Berita  

UIN Ar-Raniry dan Kemenhaj Gelar Sertifikasi Pembimbing Haji dan Umrah

DONYAPOST, Jakarta — Kementerian Haji dan Umrah (Kemenhaj) Republik Indonesia bersama Universitas Islam Negeri (UIN) Ar-Raniry Banda Aceh menandatangani nota kesepahaman (MoU) tentang penyelenggaraan sertifikasi pembimbing ibadah haji dan umrah, sekaligus memperkuat kerja sama di bidang pendidikan, penelitian, dan pengabdian kepada masyarakat.

Penandatanganan dilakukan oleh Plt. Dirjen Bina Penyelenggaraan Haji dan Umrah, Puji Raharjo, dan Rektor UIN Ar-Raniry, Prof. Dr. Mujiburrahman, M.Ag, di Gedung Kementerian Haji dan Umrah, Jakarta Pusat, Selasa (11/11/2025).

Kegiatan tersebut turut disaksikan oleh Plt. Direktur Bina Haji dan Petugas Haji Badan Pengelola Haji RI, Abd. Haris, serta Wakil Rektor III Bidang Kemahasiswaan dan Kerja Sama UIN Ar-Raniry, Prof. Dr. Mursyid Djawas, M.HI.

Puji Raharjo dalam sambutannya menyampaikan bahwa kerja sama ini merupakan langkah strategis untuk meningkatkan kualitas layanan pembimbingan ibadah haji dan umrah di Indonesia.

Melalui sinergi dengan perguruan tinggi keagamaan Islam negeri (PTKIN), Kemenhaj ingin memastikan proses sertifikasi berjalan profesional, akuntabel, dan sesuai dengan standar moderasi beragama.

“Melalui kemitraan dengan UIN Ar-Raniry dan PTKIN lainnya, kami ingin mencetak pembimbing haji yang berkompeten, berwawasan moderat, serta mampu memanfaatkan teknologi dalam pelayanan jemaah,” ujar Puji Raharjo.

Sementara itu, Rektor UIN Ar-Raniry, Prof. Mujiburrahman, menyambut baik kepercayaan yang diberikan Kemenhaj kepada kampusnya. Ia menegaskan bahwa kerja sama tersebut sejalan dengan semangat Tri Dharma Perguruan Tinggi untuk menghadirkan manfaat nyata bagi masyarakat.

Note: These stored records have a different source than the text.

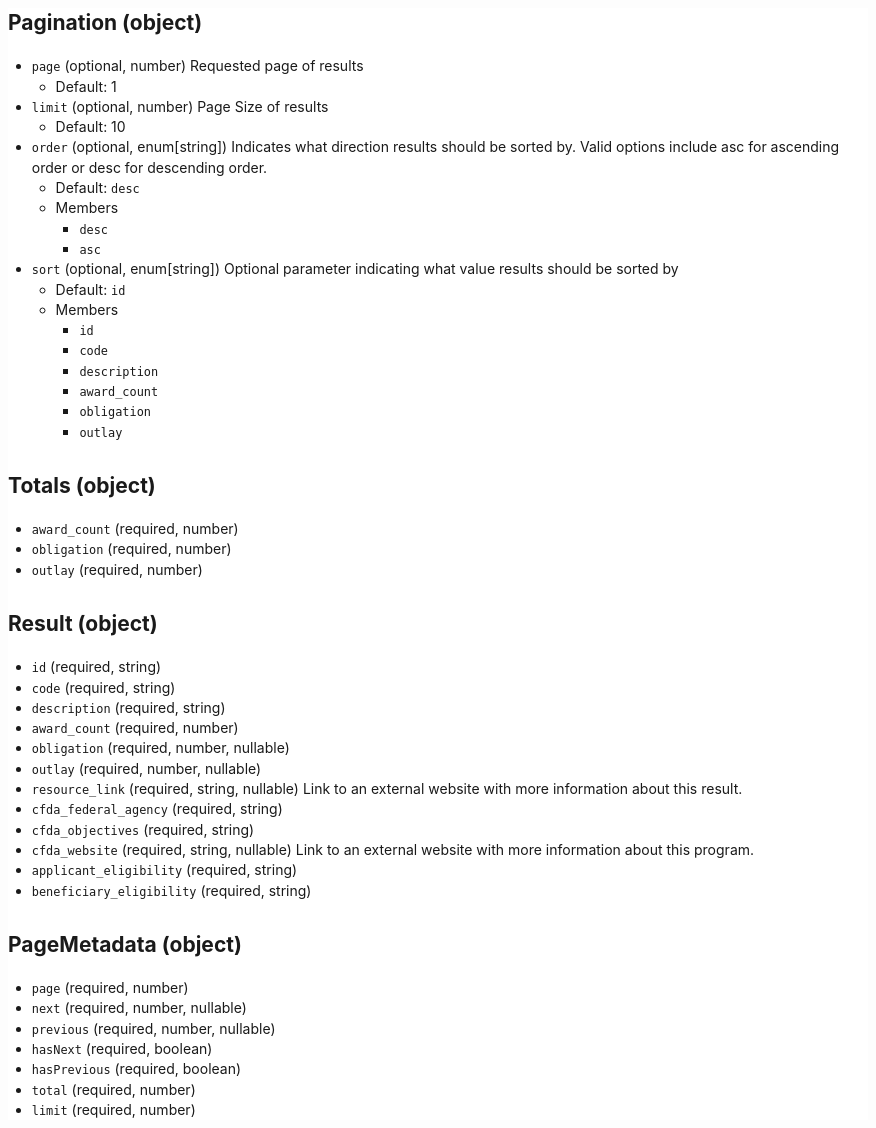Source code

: ## Pagination (object)
+ `page` (optional, number)
    Requested page of results
    + Default: 1
+ `limit` (optional, number)
    Page Size of results
    + Default: 10
+ `order` (optional, enum[string])
    Indicates what direction results should be sorted by. Valid options include asc for ascending order or desc for descending order.
    + Default: `desc`
    + Members
        + `desc`
        + `asc`
+ `sort` (optional, enum[string])
    Optional parameter indicating what value results should be sorted by
    + Default: `id`
    + Members
        + `id`
        + `code`
        + `description`
        + `award_count`
        + `obligation`
        + `outlay`

## Totals (object)
+ `award_count` (required, number)
+ `obligation` (required, number)
+ `outlay` (required, number)

## Result (object)
+ `id` (required, string)
+ `code` (required, string)
+ `description` (required, string)
+ `award_count` (required, number)
+ `obligation` (required, number, nullable)
+ `outlay` (required, number, nullable)
+ `resource_link` (required, string, nullable)
    Link to an external website with more information about this result.
+ `cfda_federal_agency` (required, string)
+ `cfda_objectives` (required, string)
+ `cfda_website` (required, string, nullable)
    Link to an external website with more information about this program.
+ `applicant_eligibility` (required, string)
+ `beneficiary_eligibility` (required, string)

## PageMetadata (object)
+ `page` (required, number)
+ `next` (required, number, nullable)
+ `previous` (required, number, nullable)
+ `hasNext` (required, boolean)
+ `hasPrevious` (required, boolean)
+ `total` (required, number)
+ `limit` (required, number)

“Kehadiran UIN Ar-Raniry dalam program sertifikasi nasional ini bukan hanya bentuk pengabdian, tetapi juga komitmen akademik kami untuk memperkuat kapasitas pembimbing haji di Aceh dan Indonesia,” kata Mujiburrahman.

Untuk informasi, program sertifikasi yang diatur melalui Keputusan Menteri Haji dan Umrah Nomor 19 Tahun 2025 ini mencakup sejumlah pembaruan, seperti penggunaan istilah evaluator menggantikan asesor, pengurangan jam pelatihan dari 75 menjadi 64 Jam Pelajaran (JPL), serta penambahan materi baru seperti Moderasi Ibadah Haji dan Umrah, Bimbingan Haji Lansia, dan Teknologi Informasi Haji.

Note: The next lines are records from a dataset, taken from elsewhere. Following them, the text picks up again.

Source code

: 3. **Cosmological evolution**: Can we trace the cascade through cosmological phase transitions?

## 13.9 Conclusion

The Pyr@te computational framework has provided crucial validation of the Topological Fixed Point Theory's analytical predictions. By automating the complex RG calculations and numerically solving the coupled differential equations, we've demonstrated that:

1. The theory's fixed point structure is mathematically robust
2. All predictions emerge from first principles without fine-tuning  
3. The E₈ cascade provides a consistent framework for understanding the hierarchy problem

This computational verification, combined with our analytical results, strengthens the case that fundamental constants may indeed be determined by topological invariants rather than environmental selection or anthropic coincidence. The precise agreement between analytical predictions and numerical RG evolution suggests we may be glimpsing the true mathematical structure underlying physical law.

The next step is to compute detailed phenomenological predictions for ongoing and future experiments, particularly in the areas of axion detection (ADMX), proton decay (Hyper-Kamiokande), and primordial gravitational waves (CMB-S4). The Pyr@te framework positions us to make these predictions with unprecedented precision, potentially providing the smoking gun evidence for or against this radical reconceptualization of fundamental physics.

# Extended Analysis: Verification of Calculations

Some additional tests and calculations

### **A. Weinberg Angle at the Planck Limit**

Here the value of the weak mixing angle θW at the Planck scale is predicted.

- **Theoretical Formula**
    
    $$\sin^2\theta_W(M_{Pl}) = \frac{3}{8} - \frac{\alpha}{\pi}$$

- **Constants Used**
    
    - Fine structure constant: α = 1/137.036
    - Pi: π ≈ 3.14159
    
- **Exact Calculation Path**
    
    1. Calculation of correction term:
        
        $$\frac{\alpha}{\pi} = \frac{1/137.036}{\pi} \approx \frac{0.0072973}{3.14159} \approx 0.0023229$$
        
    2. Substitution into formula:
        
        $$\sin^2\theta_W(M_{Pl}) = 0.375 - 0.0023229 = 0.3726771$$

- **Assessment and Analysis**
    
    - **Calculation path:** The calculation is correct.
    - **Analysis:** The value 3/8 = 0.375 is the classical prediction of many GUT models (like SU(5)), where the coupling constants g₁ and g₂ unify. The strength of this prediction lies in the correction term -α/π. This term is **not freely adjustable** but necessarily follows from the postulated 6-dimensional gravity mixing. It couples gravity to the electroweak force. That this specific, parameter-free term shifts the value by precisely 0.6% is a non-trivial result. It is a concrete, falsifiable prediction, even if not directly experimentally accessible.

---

Dengan kerja sama ini, kata Prof Mujib, UIN Ar-Raniry akan menjadi salah satu mitra utama penyelenggaraan sertifikasi pembimbing haji dan umrah di wilayah barat Indonesia.

Program tersebut diharapkan mampu melahirkan pembimbing yang tersertifikasi, profesional, serta memahami nilai-nilai moderasi dan pelayanan berbasis pengetahuan.